I still kept up with highlights, statistics, and so on, just wasn’t wildly involved with the games. Rarely did I watch them live, typically recording them and just catching them when I had spare time to kill. That continued on into the early part of this year. Then I stumbled upon the MLS SubReddit. There I found a community to talk about MLS with, discuss strategies, etc, etc. I felt like I finally found that community that makes sense for me. People that liked all sorts of geeky stuff, Internet memes, and most of all American soccer. I quickly became quite enthralled with this community, and more importantly with the MLS itself.

Before long, I was following Chicago Fire and Section8Chicago on twitter. The former obviously is the official twitter feed, while the latter is the supporter’s group for the Fire. Now, for those not familiar, soccer is a lot different than other sports. We have supporter groups which are basically your die hard fans, but all grouped together in one section. Section 8 sits right behind goal chanting, orchestrating tifo displays, and heckling opposing players. Well, one day I noticed that Section 8 was hosting a sale where for $15 you got to see us play against New England, and then a couple weeks afterwards, the L.A. Galaxy. Kristie and I debated it for a bit, but inevitably we couldn’t pass up such an amazing deal.

Within the first ten minutes of that first game, I knew I had found something that was going to continue to be quite special to me. I’m normally a quiet, shy little geek. In reality, up until the first kick I think I still was that quiet, shy person. We followed our capo (the people on the raised platform, leading the chants), and blended into the crowd of Fire faithful. It’s hard to explain.
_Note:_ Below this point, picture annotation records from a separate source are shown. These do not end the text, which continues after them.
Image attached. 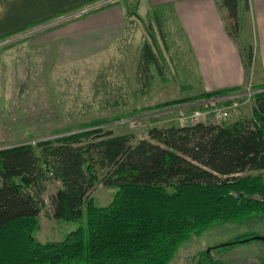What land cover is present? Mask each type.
Listing matches in <instances>:
<instances>
[{
    "label": "trees",
    "instance_id": "trees-1",
    "mask_svg": "<svg viewBox=\"0 0 264 264\" xmlns=\"http://www.w3.org/2000/svg\"><path fill=\"white\" fill-rule=\"evenodd\" d=\"M218 1L227 9L228 33L238 41L240 0ZM127 13L140 18L135 5ZM155 48V39L144 42L141 74L151 67L163 74ZM252 57L250 44L246 66H252ZM94 124L37 145L0 149V264H170L192 235L264 214V176L252 174L264 170V89L255 93L250 118L154 126L136 144L132 134L115 135L100 128L102 122ZM49 181L60 182L50 196L53 217L75 221L85 216L86 224L61 240L43 242L36 231ZM98 181L117 188L106 205L91 196ZM245 239L250 234L217 247Z\"/></svg>",
    "mask_w": 264,
    "mask_h": 264
},
{
    "label": "rangeland",
    "instance_id": "rangeland-1",
    "mask_svg": "<svg viewBox=\"0 0 264 264\" xmlns=\"http://www.w3.org/2000/svg\"><path fill=\"white\" fill-rule=\"evenodd\" d=\"M71 20L10 44L2 40L25 28L0 38V149L55 140L64 135L93 129L97 125L94 122H102L100 128L112 130L115 135L132 134V143L136 144L141 138L148 137L147 131L151 127L181 125L183 111L199 110L200 106L211 101L216 104L221 100V105L226 106L232 100H237V110L232 111L226 119L210 118L206 121L230 123L237 118H250L254 108L253 92L264 89V82L256 83L250 73V84L244 87L224 94L205 95L201 88V81L204 80H200L199 74L188 71L185 66L181 67L182 61L187 63V56L174 41L175 38L179 42V37L173 25L169 32L174 38L164 32V28L162 33L153 15L144 18L134 16L128 39L122 42V46H118L110 58L70 69L57 63L56 54L51 48L37 47L36 39L40 33ZM172 21L167 18L165 27ZM151 33L157 37L161 48L157 49L161 56L162 76L154 67L147 73L142 70L141 74L139 70L142 46L144 41H152ZM189 97L190 102L158 106L167 101ZM257 173L264 176V171L252 172ZM59 186L60 182L49 181L42 193L45 204L36 236L43 242L61 240L69 231L86 224L85 216L75 221L53 217L50 196ZM115 189V186H105L98 181L91 196L98 204L106 205L111 201ZM246 231L264 234V214L254 213L241 220L217 223L209 231L192 235L180 246L170 264H181L189 248L196 250L208 240L222 235L225 239L233 238Z\"/></svg>",
    "mask_w": 264,
    "mask_h": 264
},
{
    "label": "crops",
    "instance_id": "crops-1",
    "mask_svg": "<svg viewBox=\"0 0 264 264\" xmlns=\"http://www.w3.org/2000/svg\"><path fill=\"white\" fill-rule=\"evenodd\" d=\"M94 1L0 0V38ZM133 5L140 18L153 15L162 33L163 28L170 33L173 25L179 42L170 35L187 56V63L182 61L181 67L199 74L200 80H204L202 92L244 87L250 84V73L256 83L264 82V0H240L242 28L238 41L228 33L227 9L218 0H124L40 33L37 47L51 48L57 63L70 69L103 62L129 37L134 16L128 17L127 12ZM167 18L173 21L165 27ZM153 39L159 44L152 34ZM250 44L253 48L251 69L245 65ZM244 234H250L249 241L217 247ZM238 236L225 239L222 235L196 250L189 248L181 264H264V234L246 231Z\"/></svg>",
    "mask_w": 264,
    "mask_h": 264
},
{
    "label": "built area",
    "instance_id": "built-area-1",
    "mask_svg": "<svg viewBox=\"0 0 264 264\" xmlns=\"http://www.w3.org/2000/svg\"><path fill=\"white\" fill-rule=\"evenodd\" d=\"M118 1L120 0H96L94 2L85 4L84 6L74 11L68 12L57 18H54L48 22L38 24L25 30L19 31L15 34H12L4 38L2 42L7 44L16 42L19 39L27 38L54 25L77 18L84 14L91 13L107 5L117 3ZM253 93L255 94V92ZM221 102L222 101L220 100L215 104L213 101H211L210 103H205L203 106H200L199 110L193 111V109H189L187 111H183L184 115L180 117V124L184 126L193 125L198 123L199 121L206 122L210 118L216 120H224L230 115L232 111L237 110V107L239 106V102L237 100H232V102L226 106L221 105Z\"/></svg>",
    "mask_w": 264,
    "mask_h": 264
},
{
    "label": "water",
    "instance_id": "water-1",
    "mask_svg": "<svg viewBox=\"0 0 264 264\" xmlns=\"http://www.w3.org/2000/svg\"><path fill=\"white\" fill-rule=\"evenodd\" d=\"M257 238H259L260 236H256ZM253 238H255V237H253ZM243 241H246V239L245 240H243ZM230 243H232V242H230Z\"/></svg>",
    "mask_w": 264,
    "mask_h": 264
},
{
    "label": "bare ground",
    "instance_id": "bare-ground-1",
    "mask_svg": "<svg viewBox=\"0 0 264 264\" xmlns=\"http://www.w3.org/2000/svg\"><path fill=\"white\" fill-rule=\"evenodd\" d=\"M199 122H201V121H199Z\"/></svg>",
    "mask_w": 264,
    "mask_h": 264
}]
</instances>
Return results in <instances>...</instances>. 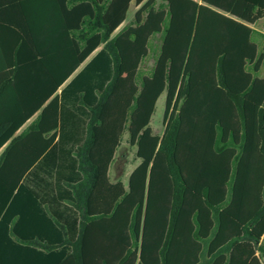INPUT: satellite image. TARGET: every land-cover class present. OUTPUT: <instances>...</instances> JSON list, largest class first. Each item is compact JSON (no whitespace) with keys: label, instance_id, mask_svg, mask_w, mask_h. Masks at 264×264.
<instances>
[{"label":"trees","instance_id":"1","mask_svg":"<svg viewBox=\"0 0 264 264\" xmlns=\"http://www.w3.org/2000/svg\"><path fill=\"white\" fill-rule=\"evenodd\" d=\"M263 21L264 0H0V264H264Z\"/></svg>","mask_w":264,"mask_h":264},{"label":"rangeland","instance_id":"2","mask_svg":"<svg viewBox=\"0 0 264 264\" xmlns=\"http://www.w3.org/2000/svg\"><path fill=\"white\" fill-rule=\"evenodd\" d=\"M134 10L132 8V10L130 11V16L133 14ZM260 28L264 29V21L263 23L260 25ZM165 110H166V96L164 95L163 97H161V99L158 102V107H157V112L153 118V122L152 125L153 127L159 132H163L164 130V123H163V119H164V115H165ZM125 141L128 139V135L125 136ZM128 147V145L125 143L124 147ZM138 164V161L136 159V150L135 149H129L128 150V155H127V163L124 166V171H123V176L122 178L127 182L128 177L131 173V171L133 170V168ZM123 168V167H122ZM117 172L113 173V177H116ZM121 175V174H120ZM55 181H52V187L47 190L52 191L51 193L55 194Z\"/></svg>","mask_w":264,"mask_h":264},{"label":"crops","instance_id":"3","mask_svg":"<svg viewBox=\"0 0 264 264\" xmlns=\"http://www.w3.org/2000/svg\"><path fill=\"white\" fill-rule=\"evenodd\" d=\"M132 8H133L134 12H133V14H132L131 16H129V20L133 19V17L135 16L137 10L139 9V7H137V6H135V5H134ZM131 10H132V9H131ZM122 28H123V26H121V27L118 29L117 32H119ZM260 29L263 31L262 28H260ZM99 50H100V49H99ZM99 50H97V51L94 53V55H95ZM60 92H61V91H59V93H60ZM35 117H36V116H35ZM29 123H30V122H29ZM29 123H28V124H29ZM28 124H26V125H25V126H24V127L18 132V134L21 133L22 131H24V130L26 129V127L28 126ZM3 150H4V148H2V149L0 150V156H1L2 152H3ZM44 175H45V166H44V165H39V166H37L36 169H34L33 174L27 179V182H28V184L31 185V187H33V188L36 189L38 192H40L41 197H42L43 199H48V200H50L51 202H53V204H54V203H55V194H54V193H51L52 191H49V190L44 189V187H43L44 185H43V184L41 185V181H42V179L44 178ZM122 179H123V178H122ZM39 189H42V190H39ZM54 206H55V208H56L57 210L63 211L67 217H69V218H74L75 214L72 213V212L67 211L65 205H64V206H61V205H59V204L56 203V204H54Z\"/></svg>","mask_w":264,"mask_h":264}]
</instances>
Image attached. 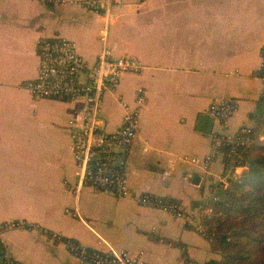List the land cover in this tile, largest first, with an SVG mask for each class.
<instances>
[{"label": "crops", "instance_id": "crops-1", "mask_svg": "<svg viewBox=\"0 0 264 264\" xmlns=\"http://www.w3.org/2000/svg\"><path fill=\"white\" fill-rule=\"evenodd\" d=\"M106 29L115 56L144 64L140 73H125L102 105L115 130L123 102L133 103L140 87L147 91L138 136L123 153L129 185L178 201L192 222L111 191L84 187L76 195L67 121L81 103L37 100L23 86L37 75L38 39L74 40L93 64ZM263 55L264 0H123L110 16L0 0V224H27L3 232L5 255L24 264H84L51 238L57 233L101 251L125 249L147 264L221 262L195 221L209 217L215 188L236 171L215 149L213 136L224 129L213 120L208 132L200 117L215 99L230 97L239 107L228 132L256 127L264 116Z\"/></svg>", "mask_w": 264, "mask_h": 264}, {"label": "built area", "instance_id": "built-area-1", "mask_svg": "<svg viewBox=\"0 0 264 264\" xmlns=\"http://www.w3.org/2000/svg\"><path fill=\"white\" fill-rule=\"evenodd\" d=\"M47 5H73L99 14L111 15L112 8L123 0H38ZM103 47L96 61L90 64L78 51L74 40L66 37H42L36 42L38 55L37 75L24 83V87L33 98L49 99L68 103H81L75 115L67 123L73 141V159L75 163L74 192L76 195L84 187L111 191L121 198H129L142 205L158 207L187 222L193 219L187 216L180 203L173 199L157 197L149 193H135L130 187L126 173V157L138 136L141 114L145 109L147 91L144 87L137 90L133 103L123 102L124 114L121 125L109 130L107 119L102 114V105L108 92L115 91L125 73H140L144 64L134 55L115 56L108 42V29L100 36ZM264 83V55L260 63ZM239 107L235 98L220 97L209 106L207 114L224 129L214 136L215 149L228 147L232 155H238L239 147L254 143L253 128L243 126L235 133H229V120ZM207 157L204 162H210ZM192 162L199 159L193 157ZM235 167L232 175L237 174ZM232 172V171H231ZM230 175V174H229ZM236 177V176H235ZM229 176L214 190L213 199L218 200L219 189L225 188ZM70 212L69 209H67ZM209 216L213 209L208 208ZM75 214H79L76 210ZM199 233L211 241L214 235L202 219L195 221ZM21 221H6L0 224V264H24L4 253L2 234L4 231L26 228ZM55 241L64 242L69 250L84 264H147L140 256H133L125 249L111 248L101 251L73 240L64 239L57 233H51Z\"/></svg>", "mask_w": 264, "mask_h": 264}, {"label": "trees", "instance_id": "trees-1", "mask_svg": "<svg viewBox=\"0 0 264 264\" xmlns=\"http://www.w3.org/2000/svg\"><path fill=\"white\" fill-rule=\"evenodd\" d=\"M253 132L254 143L239 147L237 156L228 147L222 151L227 169H248L228 178V186L217 191L218 200H209L208 205L222 214L202 217L223 254L221 262L209 264H264V116Z\"/></svg>", "mask_w": 264, "mask_h": 264}, {"label": "water", "instance_id": "water-1", "mask_svg": "<svg viewBox=\"0 0 264 264\" xmlns=\"http://www.w3.org/2000/svg\"><path fill=\"white\" fill-rule=\"evenodd\" d=\"M200 120H202V124L205 127V130L210 132L213 126V118L207 115H202L200 117Z\"/></svg>", "mask_w": 264, "mask_h": 264}, {"label": "rangeland", "instance_id": "rangeland-1", "mask_svg": "<svg viewBox=\"0 0 264 264\" xmlns=\"http://www.w3.org/2000/svg\"><path fill=\"white\" fill-rule=\"evenodd\" d=\"M247 170L241 168V172L238 171L237 174H235L236 177L241 176L243 173H245ZM233 175H231V177H235ZM229 182L226 184V187L228 186ZM216 212L213 210V214H215ZM219 214H222V212H217L214 216H218Z\"/></svg>", "mask_w": 264, "mask_h": 264}]
</instances>
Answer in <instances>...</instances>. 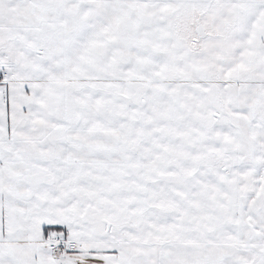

It sort of took me back to being a teenager and seeing Nine Inch Nails for the first time. It felt like I was somewhere I’d belong, except I of course grew out of being a weird goth kid. I think.

In some really, really loose ways, I look at it as my religion. Part of the allure of religion, I feel at least, is feeling like you’re a part of something bigger than yourself. Obviously, there are many ways to interpret that, but I think with traditional religion you feel like you’re a part of an overarching community. Most that know me, know that I am an Atheist (don’t worry, I’m not one of the asshole ones). I haven’t had religion for many years, so I can’t make comparisons to solidly. However, being at that New England game for me might be comparable to one singing in choir on a Sunday. Surrounded by people with a common goal or desire, and being outwardly excited about that is a fairly special thing. Letting go and enjoying a moment is pretty amazing.

I think what America sports traditionally lose is the emotion of the game. The constant action, the constant scoring, the constant need for *something* to be happening in most of our sports sucks out the ability for tension or drama to really build. I love basketball, and as the MLS playoffs wind down, I’m sure I’ll be watching much more of it. Still though, I can’t help but feel that it’s missing something. With so much going on, point swings back and forth, and so on, everything becomes insignificant until the fourth quarter. A missed shot in the first quarter means nothing at the end of the full 48. In soccer, that missed opportunity might be your last. The game might shift, you never know. Every second matters.

I’m glad to have found a community I can enjoy soccer with on Reddit, and here with the Chicago Fire. We have season tickets for next year, and I’m simply overjoyed with the idea that I’m going to see at least 17 games next year. That excitement, the laughter, the let downs, the goals and the lack thereof, I can’t wait.